───── RECORD EXTRACTS
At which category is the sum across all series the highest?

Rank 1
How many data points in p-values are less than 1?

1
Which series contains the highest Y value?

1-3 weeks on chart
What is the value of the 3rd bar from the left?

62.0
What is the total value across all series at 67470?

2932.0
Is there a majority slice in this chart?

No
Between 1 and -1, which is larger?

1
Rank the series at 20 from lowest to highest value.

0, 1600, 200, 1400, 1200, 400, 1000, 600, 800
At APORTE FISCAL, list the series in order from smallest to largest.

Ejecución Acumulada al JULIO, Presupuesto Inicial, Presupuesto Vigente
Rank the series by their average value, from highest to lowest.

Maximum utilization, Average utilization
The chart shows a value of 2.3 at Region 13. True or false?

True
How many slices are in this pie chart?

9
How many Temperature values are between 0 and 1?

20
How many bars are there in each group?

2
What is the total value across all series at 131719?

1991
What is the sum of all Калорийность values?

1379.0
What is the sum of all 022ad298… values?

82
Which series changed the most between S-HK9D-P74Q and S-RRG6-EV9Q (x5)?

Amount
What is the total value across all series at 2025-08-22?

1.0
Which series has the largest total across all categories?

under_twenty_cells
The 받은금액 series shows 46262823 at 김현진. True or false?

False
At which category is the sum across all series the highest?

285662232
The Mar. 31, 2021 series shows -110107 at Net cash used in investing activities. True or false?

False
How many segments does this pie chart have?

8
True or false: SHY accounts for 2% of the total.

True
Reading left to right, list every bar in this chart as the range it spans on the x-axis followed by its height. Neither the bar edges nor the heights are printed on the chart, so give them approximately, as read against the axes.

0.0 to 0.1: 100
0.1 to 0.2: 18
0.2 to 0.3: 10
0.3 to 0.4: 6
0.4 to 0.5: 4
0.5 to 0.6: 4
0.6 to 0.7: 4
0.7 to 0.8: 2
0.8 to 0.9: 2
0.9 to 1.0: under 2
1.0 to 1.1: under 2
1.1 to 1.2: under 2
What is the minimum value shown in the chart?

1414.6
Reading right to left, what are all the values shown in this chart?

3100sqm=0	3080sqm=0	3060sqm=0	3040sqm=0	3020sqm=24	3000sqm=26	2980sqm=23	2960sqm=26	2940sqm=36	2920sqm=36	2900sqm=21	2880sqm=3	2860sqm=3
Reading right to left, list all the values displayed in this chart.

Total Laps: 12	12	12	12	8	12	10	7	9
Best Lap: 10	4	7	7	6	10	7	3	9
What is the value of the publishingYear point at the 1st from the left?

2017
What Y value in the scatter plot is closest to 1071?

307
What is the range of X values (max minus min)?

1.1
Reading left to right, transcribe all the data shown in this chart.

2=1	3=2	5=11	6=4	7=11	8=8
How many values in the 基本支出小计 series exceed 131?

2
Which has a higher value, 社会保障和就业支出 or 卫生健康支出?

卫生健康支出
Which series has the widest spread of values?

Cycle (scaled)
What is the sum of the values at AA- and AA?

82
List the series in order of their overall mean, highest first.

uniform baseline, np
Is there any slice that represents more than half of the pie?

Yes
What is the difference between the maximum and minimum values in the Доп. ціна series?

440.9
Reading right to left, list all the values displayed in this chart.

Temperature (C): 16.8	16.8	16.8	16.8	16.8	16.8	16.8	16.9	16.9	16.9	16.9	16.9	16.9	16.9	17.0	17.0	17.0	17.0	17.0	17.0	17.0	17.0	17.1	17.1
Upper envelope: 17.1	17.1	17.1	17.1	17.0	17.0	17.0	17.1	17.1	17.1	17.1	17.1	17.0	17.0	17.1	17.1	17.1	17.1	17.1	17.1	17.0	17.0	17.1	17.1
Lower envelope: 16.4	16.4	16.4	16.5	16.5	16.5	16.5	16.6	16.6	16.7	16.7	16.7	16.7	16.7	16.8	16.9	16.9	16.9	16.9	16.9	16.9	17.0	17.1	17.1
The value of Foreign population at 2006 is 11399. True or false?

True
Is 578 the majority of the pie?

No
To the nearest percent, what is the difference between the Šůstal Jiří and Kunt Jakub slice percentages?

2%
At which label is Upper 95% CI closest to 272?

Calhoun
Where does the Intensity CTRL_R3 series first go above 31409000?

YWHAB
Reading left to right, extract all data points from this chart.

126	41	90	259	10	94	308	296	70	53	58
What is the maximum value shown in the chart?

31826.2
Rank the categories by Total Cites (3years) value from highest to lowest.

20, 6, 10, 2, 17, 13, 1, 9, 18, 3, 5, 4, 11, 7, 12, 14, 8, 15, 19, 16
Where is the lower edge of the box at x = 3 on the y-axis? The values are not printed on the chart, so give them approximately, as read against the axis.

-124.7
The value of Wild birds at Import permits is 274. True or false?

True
──────────
ACTIVITY – Repeat all of the records above word for word, without changing anything.

EXERCISE SOLUTION –
At which category is the sum across all series the highest?

Rank 1
How many data points in p-values are less than 1?

1
Which series contains the highest Y value?

1-3 weeks on chart
What is the value of the 3rd bar from the left?

62.0
What is the total value across all series at 67470?

2932.0
Is there a majority slice in this chart?

No
Between 1 and -1, which is larger?

1
Rank the series at 20 from lowest to highest value.

0, 1600, 200, 1400, 1200, 400, 1000, 600, 800
At APORTE FISCAL, list the series in order from smallest to largest.

Ejecución Acumulada al JULIO, Presupuesto Inicial, Presupuesto Vigente
Rank the series by their average value, from highest to lowest.

Maximum utilization, Average utilization
The chart shows a value of 2.3 at Region 13. True or false?

True
How many slices are in this pie chart?

9
How many Temperature values are between 0 and 1?

20
How many bars are there in each group?

2
What is the total value across all series at 131719?

1991
What is the sum of all Калорийность values?

1379.0
What is the sum of all 022ad298… values?

82
Which series changed the most between S-HK9D-P74Q and S-RRG6-EV9Q (x5)?

Amount
What is the total value across all series at 2025-08-22?

1.0
Which series has the largest total across all categories?

under_twenty_cells
The 받은금액 series shows 46262823 at 김현진. True or false?

False
At which category is the sum across all series the highest?

285662232
The Mar. 31, 2021 series shows -110107 at Net cash used in investing activities. True or false?

False
How many segments does this pie chart have?

8
True or false: SHY accounts for 2% of the total.

True
Reading left to right, list every bar in this chart as the range it spans on the x-axis followed by its height. Neither the bar edges nor the heights are printed on the chart, so give them approximately, as read against the axes.

0.0 to 0.1: 100
0.1 to 0.2: 18
0.2 to 0.3: 10
0.3 to 0.4: 6
0.4 to 0.5: 4
0.5 to 0.6: 4
0.6 to 0.7: 4
0.7 to 0.8: 2
0.8 to 0.9: 2
0.9 to 1.0: under 2
1.0 to 1.1: under 2
1.1 to 1.2: under 2
What is the minimum value shown in the chart?

1414.6
Reading right to left, what are all the values shown in this chart?

3100sqm=0	3080sqm=0	3060sqm=0	3040sqm=0	3020sqm=24	3000sqm=26	2980sqm=23	2960sqm=26	2940sqm=36	2920sqm=36	2900sqm=21	2880sqm=3	2860sqm=3
Reading right to left, list all the values displayed in this chart.

Total Laps: 12	12	12	12	8	12	10	7	9
Best Lap: 10	4	7	7	6	10	7	3	9
What is the value of the publishingYear point at the 1st from the left?

2017
What Y value in the scatter plot is closest to 1071?

307
What is the range of X values (max minus min)?

1.1
Reading left to right, transcribe all the data shown in this chart.

2=1	3=2	5=11	6=4	7=11	8=8
How many values in the 基本支出小计 series exceed 131?

2
Which has a higher value, 社会保障和就业支出 or 卫生健康支出?

卫生健康支出
Which series has the widest spread of values?

Cycle (scaled)
What is the sum of the values at AA- and AA?

82
List the series in order of their overall mean, highest first.

uniform baseline, np
Is there any slice that represents more than half of the pie?

Yes
What is the difference between the maximum and minimum values in the Доп. ціна series?

440.9
Reading right to left, list all the values displayed in this chart.

Temperature (C): 16.8	16.8	16.8	16.8	16.8	16.8	16.8	16.9	16.9	16.9	16.9	16.9	16.9	16.9	17.0	17.0	17.0	17.0	17.0	17.0	17.0	17.0	17.1	17.1
Upper envelope: 17.1	17.1	17.1	17.1	17.0	17.0	17.0	17.1	17.1	17.1	17.1	17.1	17.0	17.0	17.1	17.1	17.1	17.1	17.1	17.1	17.0	17.0	17.1	17.1
Lower envelope: 16.4	16.4	16.4	16.5	16.5	16.5	16.5	16.6	16.6	16.7	16.7	16.7	16.7	16.7	16.8	16.9	16.9	16.9	16.9	16.9	16.9	17.0	17.1	17.1
The value of Foreign population at 2006 is 11399. True or false?

True
Is 578 the majority of the pie?

No
To the nearest percent, what is the difference between the Šůstal Jiří and Kunt Jakub slice percentages?

2%
At which label is Upper 95% CI closest to 272?

Calhoun
Where does the Intensity CTRL_R3 series first go above 31409000?

YWHAB
Reading left to right, extract all data points from this chart.

126	41	90	259	10	94	308	296	70	53	58
What is the maximum value shown in the chart?

31826.2
Rank the categories by Total Cites (3years) value from highest to lowest.

20, 6, 10, 2, 17, 13, 1, 9, 18, 3, 5, 4, 11, 7, 12, 14, 8, 15, 19, 16
Where is the lower edge of the box at x = 3 on the y-axis? The values are not printed on the chart, so give them approximately, as read against the axis.

-124.7
The value of Wild birds at Import permits is 274. True or false?

True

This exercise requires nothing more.